A lot of Americans are fascinated with the lives of mobsters. We disapprove of “regular” criminals, who commit one crime, but somehow we look at mobsters differently. We don’t like them, either, but we are intrigued about how they’ve made a life out of crime while we try to stay on the up and up with the law. The endless series of mobster movies like “The Godfather” has had a big impact on popular culture and on how mobsters are viewed.
In my family lore, there’s the story from the 1930’s about my mom going to a summer camp that was run by the sister of Louis Lepke, the head of Murder Inc., a group of notorious mobsters. Lepke supposedly hid out at the summer camp one summer while my mom was there. On the other side of my family, a cousin was a bookie tied to Owney “the Killer” Madden’s gang in New York City in the 1920’s and 1930’s.
My only brush with the underworld was distant but real. Back in the early 1970’s, I didn’t have a car, so I walked all over Dorchester while doing tenant and community organizing.
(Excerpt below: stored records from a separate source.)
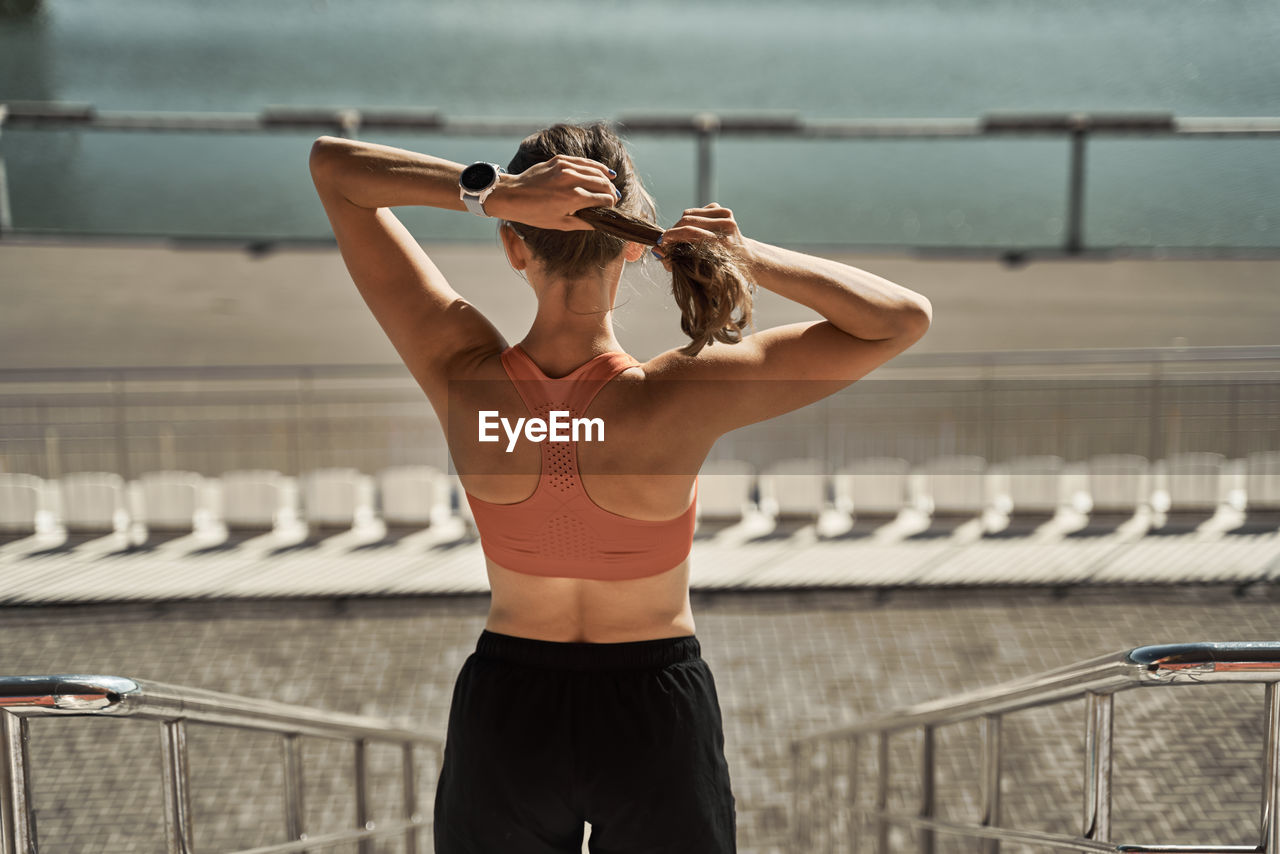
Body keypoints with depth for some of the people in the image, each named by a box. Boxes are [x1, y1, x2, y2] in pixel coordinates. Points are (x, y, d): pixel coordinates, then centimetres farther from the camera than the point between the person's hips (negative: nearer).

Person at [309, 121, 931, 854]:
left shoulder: (463, 374, -21)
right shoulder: (678, 399, -27)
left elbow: (332, 164, -14)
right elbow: (906, 318, -20)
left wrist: (491, 191, -29)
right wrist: (749, 258, -30)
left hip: (506, 720, 2)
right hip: (655, 726, -1)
Once, while I was walking in Savin Hill, a guy came up, threatened me about what was I doing, and told me to hand over the work papers I was carrying. While I refused, I certainly was scared by this guy.
I mentioned the episode to a friend. Unbeknownst to me, he then told Eddie Connors, who ran the Bulldog Tavern in Savin Hill, about my experience, and Eddie, who I later learned was involved with the local mob, warned this guy off of me. In 1975, Eddie was gunned down in a telephone booth on Morrissey Boulevard and later it was revealed that Whitey Bulger had killed him.
My most vivid memory of the Whitey Bulger story occurred in 2004. The Bush-Kerry Presidential debate was being held at UMass Boston and all the news coverage was citing our local university with pride. Former Senate President Billy Bulger was then head of UMass, so he was doing regular interviews. Then came debate night and there, within sight of UMass Boston, was a crew digging up bodies buried by Whitey Bulger farther down Morrissey Boulevard.
I remember hearing the story back in the 1980’s that “Whitey kept the drugs out of Southie, so he wasn’t all bad.” That wasn’t the truth and Michael McDonald from Southie, the author of “All Souls,” punctured that myth when he and a courageous few others spoke out about the hundreds of drug victims in South Boston, individuals whom he recently called the “indirect hits of Whitey Bulger.”
Read the book “Black Mass” by former Globe staff members Dick Lehr and Gerald O’Neill and you’ll learn the chilling details of Bulger’s murders and how he got FBI agents to break the law to protect him and worse.
The trial of Whitey Bulger will be a circus. His acts haunt the families of his victims. Meanwhile, our fascination with mobsters continues.
Lew Finfer is a Dorchester resident.